Where did the Prime-Age Workforce Go?

It might be easy to understand that, according to Emsi, 2.4 million women left the workforce from February 2020 to February 2021. Many stayed at home as their children attended school remotely. But Emsi tells us that this fact was overshadowed by another mass exodus – men have been disappearing from the workforce since the 1980s. Here are some additional takeaways from what Esmi is calling an “erosion of the prime-age male workforce:”

  • The prime-age male workforce (ages 25-54) plunged from 94% in 1980 to 89% in 2019. That five percentage-point drop represents over three million missing workers.
  • Millennials are expected to inherit an estimated $68 trillion from their boomer parents by 2030, making them the new, wealthiest generation in history…making millennials less motivated to seek careers of their own.
  • The opioid epidemic is a major culprit in siphoning prime-age men off the labor force.
  • The number of prime-age men willingly opting for a part-time job jumped from six million to nearly eight million in 2019.

Valuing What You Have

With the impending shortfalls, both near-term and in future decades, Emsi tells us that:

  • Education institutions and businesses will desperately compete for recruits who simply don’t exist.
  • The US stands to lose $162 billion annually due to talent shortages.

We need people.
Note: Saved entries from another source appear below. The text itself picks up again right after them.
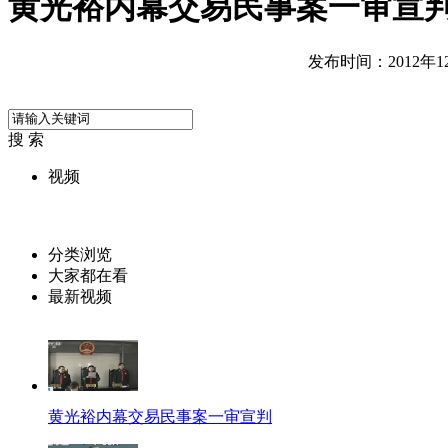
黄光裕内幕交易民事案一审宣判
发布时间：2012年12月
搜 索
视频
分类浏览
大家都在看
最新视频
黄光裕内幕交易民事案一审宣判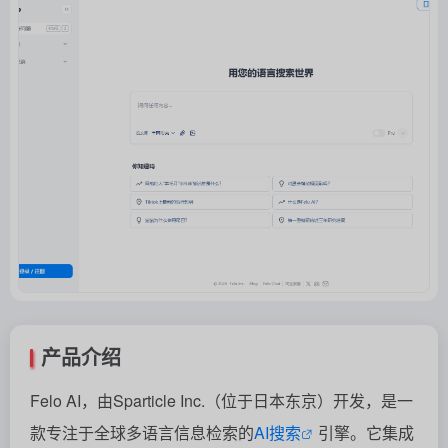
产品介绍
Felo AI，由Sparticle Inc.（位于日本东京）开发，是一
款专注于全球多语言信息检索的
AI搜索
引擎。它集成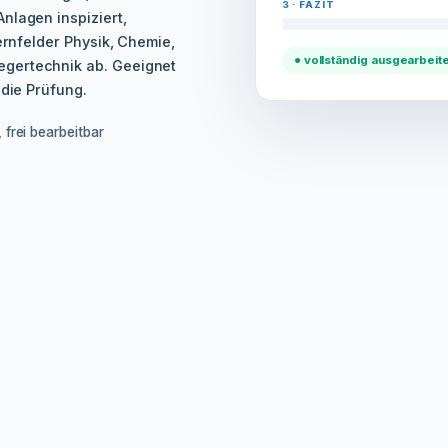
3 · FAZIT
nlagen inspiziert,
ernfelder Physik, Chemie,
● vollständig ausgearbeite
egertechnik ab. Geeignet
 die Prüfung.
 frei bearbeitbar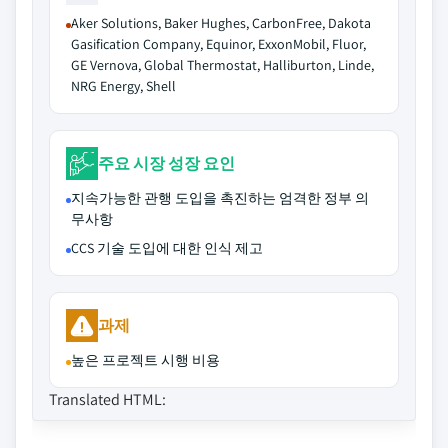
Aker Solutions, Baker Hughes, CarbonFree, Dakota
Gasification Company, Equinor, ExxonMobil, Fluor,
GE Vernova, Global Thermostat, Halliburton, Linde,
NRG Energy, Shell
주요 시장 성장 요인
지속가능한 관행 도입을 촉진하는 엄격한 정부 의
무사항
CCS 기술 도입에 대한 인식 제고
과제
높은 프로젝트 시행 비용
Translated HTML: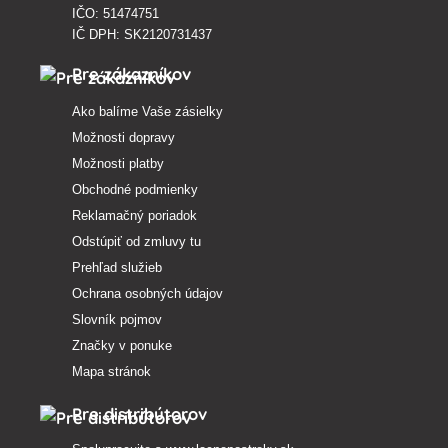
IČO: 51474751
IČ DPH: SK2120731437
Pre zákazníkov
Ako balíme Vaše zásielky
Možnosti dopravy
Možnosti platby
Obchodné podmienky
Reklamačný poriadok
Odstúpiť od zmluvy tu
Prehľad služieb
Ochrana osobných údajov
Slovník pojmov
Značky v ponuke
Mapa stránok
Pre distribútorov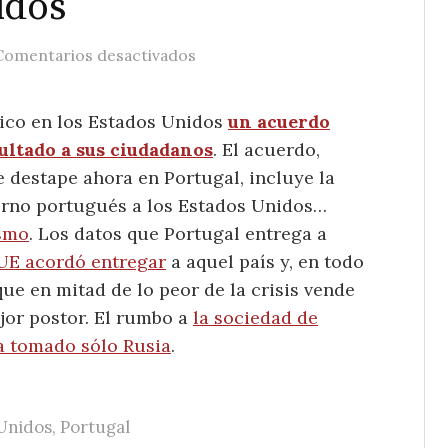
idos
en Polémica en Portugal por la c
Comentarios desactivados
ico en los Estados Unidos
un acuerdo
ultado a sus ciudadanos
. El acuerdo,
 destape ahora en Portugal, incluye la
ierno portugués a los Estados Unidos…
ismo
. Los datos que Portugal entrega a
 UE acordó entregar
a aquel país y, en todo
ue en mitad de lo peor de la crisis vende
jor postor. El rumbo a
la sociedad de
a tomado sólo Rusia
.
Unidos
,
Portugal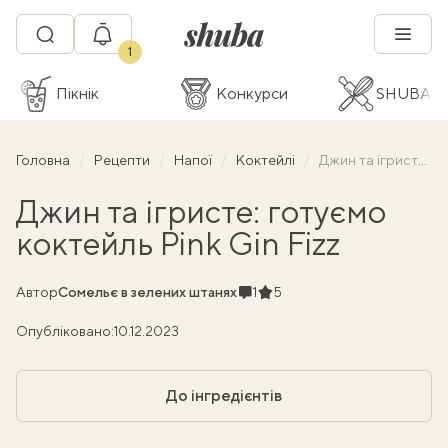
1
Пікнік
Конкурси
SHUBA C
Головна
Рецепти
Напої
Коктейлі
Джин та ігристе: готуємо коктейль Pink Gin Fizz
Джин та ігристе: готуємо
коктейль Pink Gin Fizz
Коментарі
Рейтинг
Автор
Сомельє в зелених штанях
1
5
Опубліковано:
10.12.2023
До інгредієнтів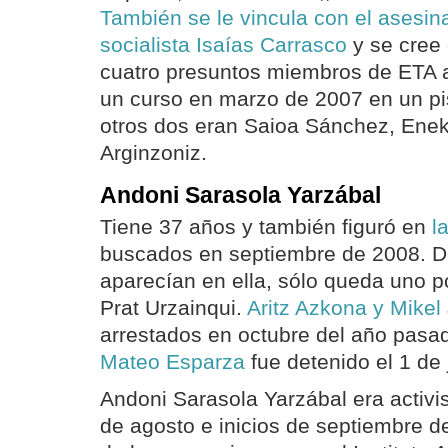
También se le vincula con
el asesin
socialista Isaías Carrasco
y se cree 
cuatro presuntos miembros de ETA a
un curso en marzo de 2007 en un p
otros dos eran Saioa Sánchez, Eneko
Arginzoniz.
Andoni Sarasola Yarzábal
Tiene 37 años y también figuró en
l
buscados en septiembre de 2008. D
aparecían en ella, sólo queda uno po
Prat Urzainqui.
Aritz Azkona y Mikel
arrestados en octubre del año pasa
Mateo Esparza
fue detenido el 1 de 
Andoni Sarasola Yarzábal era activis
de agosto e inicios de septiembre d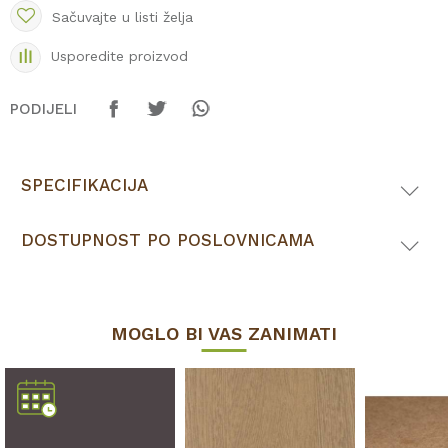
Sačuvajte u listi želja
Usporedite proizvod
PODIJELI
SPECIFIKACIJA
DOSTUPNOST PO POSLOVNICAMA
MOGLO BI VAS ZANIMATI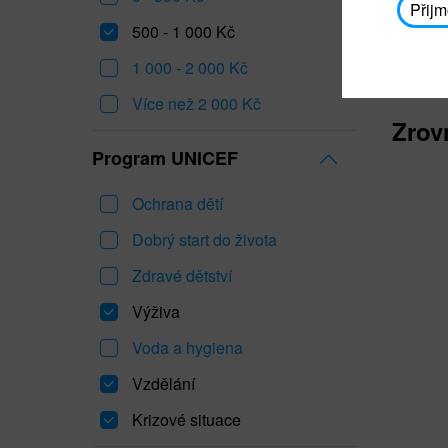
Přijm
500 - 1 000 Kč
1 000 - 2 000 Kč
Více než 2 000 Kč
Zrov
Program UNICEF
Ochrana dětí
Dobrý start do života
Zdravé dětství
Výživa
Voda a hygiena
Vzdělání
Krizové situace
We won’t be able to “technology” ourselves out of this jam but recruiting and retention strategies can help slow the impending worker drought.

Conclusion

Emsi summarizes it by saying – “The sansdemic is going to make a tough situation tougher still. Fewer people means fewer new ideas. Fewer students. Fewer people in research and innovation. Fewer skills in the job market. Fewer employees. Fewer products and fewer goods. Fewer opportunities for growth.” Every person is going to be of value and will need to feel valued.